The Powerhouse team will celebrate its 25th anniversary and its long history of energy innovation on Nov. 2. The campus and community are invited to an open house, 2-4:30 p.m. at the Powerhouse, 430 N. College Ave., in Fort Collins.
The free public event will include guided tours of the facility, live demonstrations of current energy research, ice cream sundaes, appetizers, beer and a program highlighting the history of the Powerhouse.
The transformation of the power plant into a campus began in 1992. Bryan Willson, then a CSU assistant professor of mechanical engineering, toured the City of Fort Collins’ decommissioned coal-fired power plant on the north edge of downtown.
Willson looked past the lack of heat, power and bathrooms and saw the perfect site to build CSU’s Engines and Energy Conversion Lab (EECL). The EECL team worked to renovate the facility while they launched ambitious, large-scale research projects.
Ultimately, they outgrew the original 35,000-square-foot facility, and a 65,000-square-foot addition was completed in 2014, providing more work space for faculty, staff, students and startup companies.

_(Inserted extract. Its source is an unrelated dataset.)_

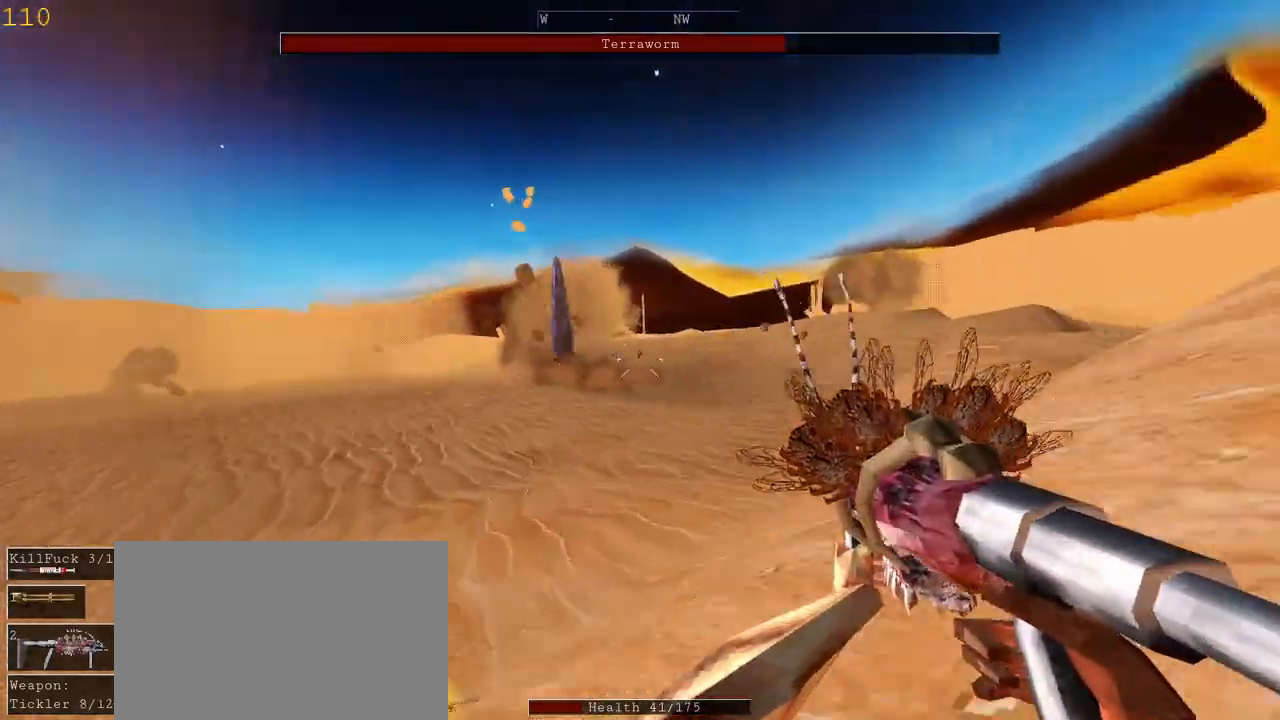
{"keys": ["d", "space", "w"], "mouse": [], "events": [[400, "mouse_left", "down"], [500, "mouse_left", "up"], [500, "space", "down"]]}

With the addition, the building’s name was officially changed to the Powerhouse Energy Campus. The new name reflected the broad interdisciplinary and collaborative nature of the energy work being done at the re-modeled facility.
At the same time, the building officially became the home base for CSU’s Energy Institute, of which Willson is the executive director.

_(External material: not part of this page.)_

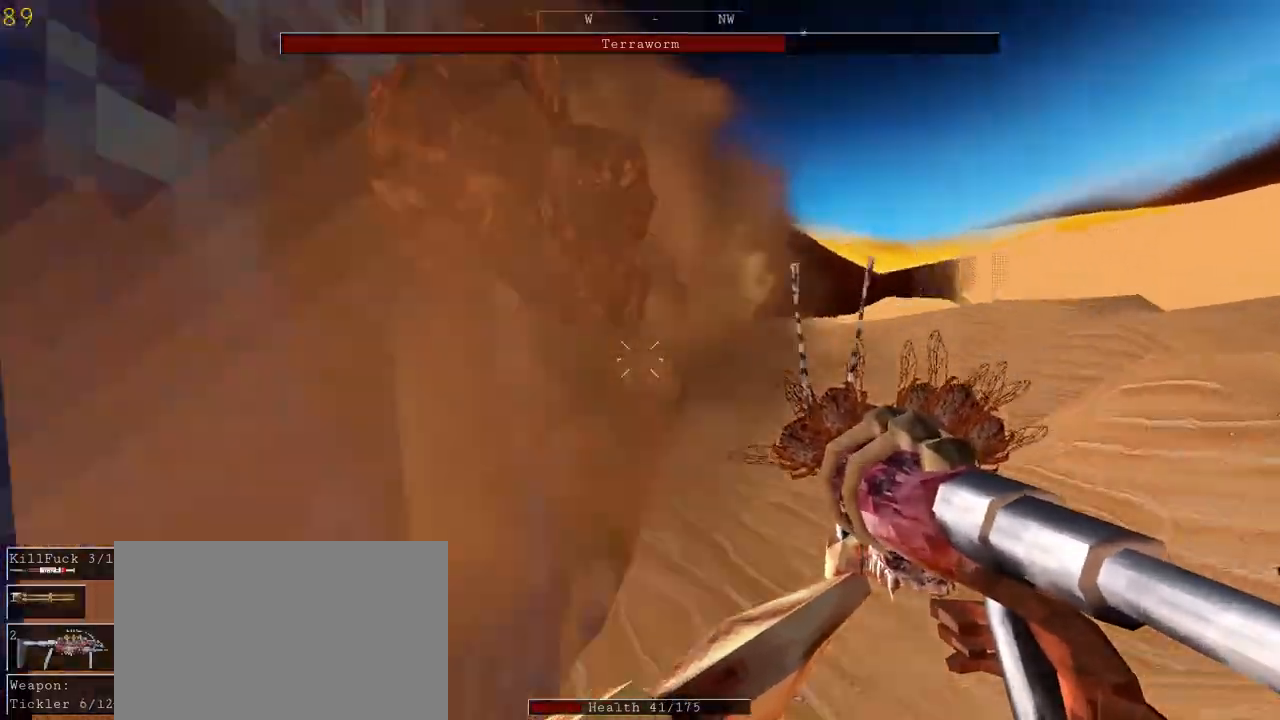
{"keys": ["d", "w"], "mouse": ["left"], "events": [[100, "space", "down"], [233, "space", "up"], [300, "mouse_left", "down"]]}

“We’ve grown tremendously over the past two decades,” Willson said. “We’ve gone from a small ragtag team working out of a dilapidated power plant to over 250 people working at the state-of-the-art Powerhouse to help solve the world’s most pressing global energy issues.”
Today, the Powerhouse Energy Campus is a modern, LEED Platinum building that is one of the largest free-standing energy facilities at any university. It is recognized nationally and internationally for its interdisciplinary approach and its groundbreaking work on engine technology, electric grids, biofuels, energy policy, human behavior, energy access in the developing world and energy-focused entrepreneurship.
“There is a lot to celebrate, and even more to look forward to,” Willson said of the upcoming celebration.
“Powerhouse students, faculty, and company partners implement energy innovations at a global scale and make this a one-of-a-kind energy research facility.”